12) Issac Coffin devient, en 1798, le seigneur des Îles de la Madeleine et exige une rente inacceptable des locataires acadiens. Les Vigneau de nouveau en exil sont dispersés sur la Côte-Nord (Natasquan), à l'île d'Anticosti, au Labrador, au Nouveau-Brunswick et en Nouvelle Écosse.


En somme ces acadiens ont vécu une dizaine d'exils en quelques générations. Malgré tout, ce peuple s'enracine, partout. On les retrouve aujourd'hui, en France, au Québec, au Nouveau Brunswick, en Nouvelle-Écosse, en Louisiane, etc...

Voici quelques personnes illustres issues de cette famille Vigneau:

Pierre-Jean Veniot (Vigneau fut anglicisé en Veniot) fils d'Étienne, est né le 4 octobre 1863 à Richibucto au Nouveau Brunswick. Il fut toutefois élevé à Pictou en Nouvelle Écosse. Il revient au Nouveau Brunswick et y épouse Catherine Melanson en 1885 à Scoudouc.
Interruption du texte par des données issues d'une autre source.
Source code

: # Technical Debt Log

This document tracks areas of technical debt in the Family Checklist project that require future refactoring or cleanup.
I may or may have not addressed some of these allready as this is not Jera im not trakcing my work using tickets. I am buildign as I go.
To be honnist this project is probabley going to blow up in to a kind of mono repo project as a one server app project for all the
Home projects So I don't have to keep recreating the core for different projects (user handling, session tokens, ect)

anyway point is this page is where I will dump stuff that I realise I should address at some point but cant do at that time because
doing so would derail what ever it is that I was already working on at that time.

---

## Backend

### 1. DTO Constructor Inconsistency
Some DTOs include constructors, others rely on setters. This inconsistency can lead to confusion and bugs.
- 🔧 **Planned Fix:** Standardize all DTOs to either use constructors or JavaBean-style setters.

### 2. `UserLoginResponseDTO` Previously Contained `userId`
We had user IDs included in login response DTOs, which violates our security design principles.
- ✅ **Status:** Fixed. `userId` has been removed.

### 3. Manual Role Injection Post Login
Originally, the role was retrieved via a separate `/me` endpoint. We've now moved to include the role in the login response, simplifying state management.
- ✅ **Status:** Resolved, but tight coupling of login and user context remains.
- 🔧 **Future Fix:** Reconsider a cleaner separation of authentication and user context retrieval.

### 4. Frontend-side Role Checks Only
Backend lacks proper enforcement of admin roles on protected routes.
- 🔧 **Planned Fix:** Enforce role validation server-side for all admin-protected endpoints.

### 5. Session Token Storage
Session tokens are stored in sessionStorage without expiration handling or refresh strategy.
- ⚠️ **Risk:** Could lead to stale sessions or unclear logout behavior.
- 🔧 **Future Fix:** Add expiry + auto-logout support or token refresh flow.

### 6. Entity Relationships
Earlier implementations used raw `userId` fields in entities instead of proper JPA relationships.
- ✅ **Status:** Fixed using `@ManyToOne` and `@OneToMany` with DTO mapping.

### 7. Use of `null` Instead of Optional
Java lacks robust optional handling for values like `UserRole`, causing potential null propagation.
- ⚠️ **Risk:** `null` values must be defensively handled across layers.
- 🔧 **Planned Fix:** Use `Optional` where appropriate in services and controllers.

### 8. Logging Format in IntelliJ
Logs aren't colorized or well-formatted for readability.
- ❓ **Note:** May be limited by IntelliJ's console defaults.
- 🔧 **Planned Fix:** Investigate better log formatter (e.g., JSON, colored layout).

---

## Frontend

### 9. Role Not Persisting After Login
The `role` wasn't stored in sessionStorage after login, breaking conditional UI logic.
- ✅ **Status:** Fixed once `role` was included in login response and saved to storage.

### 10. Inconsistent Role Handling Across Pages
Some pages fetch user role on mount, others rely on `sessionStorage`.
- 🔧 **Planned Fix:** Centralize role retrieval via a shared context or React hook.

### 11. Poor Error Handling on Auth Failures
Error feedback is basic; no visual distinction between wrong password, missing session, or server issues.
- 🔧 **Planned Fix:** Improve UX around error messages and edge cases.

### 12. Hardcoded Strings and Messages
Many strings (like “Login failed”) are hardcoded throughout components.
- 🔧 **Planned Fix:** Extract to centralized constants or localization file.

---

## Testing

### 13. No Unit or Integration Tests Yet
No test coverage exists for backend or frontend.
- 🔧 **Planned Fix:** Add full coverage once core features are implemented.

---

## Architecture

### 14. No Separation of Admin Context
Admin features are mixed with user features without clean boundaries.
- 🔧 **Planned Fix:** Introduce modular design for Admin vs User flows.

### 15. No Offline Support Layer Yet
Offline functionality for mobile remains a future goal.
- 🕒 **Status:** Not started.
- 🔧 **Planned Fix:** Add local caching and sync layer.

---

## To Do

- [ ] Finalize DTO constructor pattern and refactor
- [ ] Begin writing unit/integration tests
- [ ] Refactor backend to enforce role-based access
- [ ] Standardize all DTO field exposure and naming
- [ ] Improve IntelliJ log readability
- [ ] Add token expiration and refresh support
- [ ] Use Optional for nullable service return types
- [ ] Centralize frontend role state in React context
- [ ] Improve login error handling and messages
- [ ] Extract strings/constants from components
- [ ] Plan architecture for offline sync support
Il est élu député à l'assemblée législative en 1894. Il fût Ministre des travaux publiques en 1922, puis Premier Ministre du Nouveau Brunswick en 1925. De 1926 à 1930, il fût Ministre fédéral des postes.

Un autre petit cousin, Gilles Vigneault , fils de Placide William Vigneault et M.-Appoline Adelaïde Landry, naît le 27 octobre 1928 à Natashquan, Côte-Nord. Il devint un poète, compositeur et chansonnier québécois célèbre.
Avait-il hérité ce talent de son ancêtre Jean Vigneau "dit L'Écrivain"?